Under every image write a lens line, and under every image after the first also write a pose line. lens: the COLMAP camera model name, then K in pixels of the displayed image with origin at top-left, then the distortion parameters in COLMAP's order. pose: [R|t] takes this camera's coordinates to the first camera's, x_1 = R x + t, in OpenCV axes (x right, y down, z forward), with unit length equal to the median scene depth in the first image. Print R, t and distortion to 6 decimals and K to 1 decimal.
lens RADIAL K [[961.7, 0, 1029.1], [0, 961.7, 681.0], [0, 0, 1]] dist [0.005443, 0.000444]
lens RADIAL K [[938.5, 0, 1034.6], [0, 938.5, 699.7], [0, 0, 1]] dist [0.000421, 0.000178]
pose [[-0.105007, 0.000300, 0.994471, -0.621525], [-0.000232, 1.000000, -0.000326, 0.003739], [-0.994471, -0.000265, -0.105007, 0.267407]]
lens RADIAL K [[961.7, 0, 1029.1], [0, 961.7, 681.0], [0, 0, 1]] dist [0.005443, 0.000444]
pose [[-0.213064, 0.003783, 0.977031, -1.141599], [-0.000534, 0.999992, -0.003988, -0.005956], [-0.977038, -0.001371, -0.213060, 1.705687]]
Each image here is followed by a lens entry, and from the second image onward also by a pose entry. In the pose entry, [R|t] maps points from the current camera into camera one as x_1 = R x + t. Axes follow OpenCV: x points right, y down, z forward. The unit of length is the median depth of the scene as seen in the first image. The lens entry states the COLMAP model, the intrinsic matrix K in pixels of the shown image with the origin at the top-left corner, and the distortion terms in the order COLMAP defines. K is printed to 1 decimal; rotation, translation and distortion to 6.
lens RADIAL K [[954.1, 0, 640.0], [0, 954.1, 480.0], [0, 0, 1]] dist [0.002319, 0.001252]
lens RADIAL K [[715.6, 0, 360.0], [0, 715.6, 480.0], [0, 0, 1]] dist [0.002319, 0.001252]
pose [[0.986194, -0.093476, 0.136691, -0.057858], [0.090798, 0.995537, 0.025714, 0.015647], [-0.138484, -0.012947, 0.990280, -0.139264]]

TASK GOAL:
The full listing should be restated word for word.

ANSWER TO THIS TASK:
Under every image write a lens line, and under every image after the first also write a pose line. lens: the COLMAP camera model name, then K in pixels of the displayed image with origin at top-left, then the distortion parameters in COLMAP's order. pose: [R|t] takes this camera's coordinates to the first camera's, x_1 = R x + t, in OpenCV axes (x right, y down, z forward), with unit length equal to the median scene depth in the first image. Print R, t and distortion to 6 decimals and K to 1 decimal.
lens RADIAL K [[961.7, 0, 1029.1], [0, 961.7, 681.0], [0, 0, 1]] dist [0.005443, 0.000444]
lens RADIAL K [[938.5, 0, 1034.6], [0, 938.5, 699.7], [0, 0, 1]] dist [0.000421, 0.000178]
pose [[-0.105007, 0.000300, 0.994471, -0.621525], [-0.000232, 1.000000, -0.000326, 0.003739], [-0.994471, -0.000265, -0.105007, 0.267407]]
lens RADIAL K [[961.7, 0, 1029.1], [0, 961.7, 681.0], [0, 0, 1]] dist [0.005443, 0.000444]
pose [[-0.213064, 0.003783, 0.977031, -1.141599], [-0.000534, 0.999992, -0.003988, -0.005956], [-0.977038, -0.001371, -0.213060, 1.705687]]
Each image here is followed by a lens entry, and from the second image onward also by a pose entry. In the pose entry, [R|t] maps points from the current camera into camera one as x_1 = R x + t. Axes follow OpenCV: x points right, y down, z forward. The unit of length is the median depth of the scene as seen in the first image. The lens entry states the COLMAP model, the intrinsic matrix K in pixels of the shown image with the origin at the top-left corner, and the distortion terms in the order COLMAP defines. K is printed to 1 decimal; rotation, translation and distortion to 6.
lens RADIAL K [[954.1, 0, 640.0], [0, 954.1, 480.0], [0, 0, 1]] dist [0.002319, 0.001252]
lens RADIAL K [[715.6, 0, 360.0], [0, 715.6, 480.0], [0, 0, 1]] dist [0.002319, 0.001252]
pose [[0.986194, -0.093476, 0.136691, -0.057858], [0.090798, 0.995537, 0.025714, 0.015647], [-0.138484, -0.012947, 0.990280, -0.139264]]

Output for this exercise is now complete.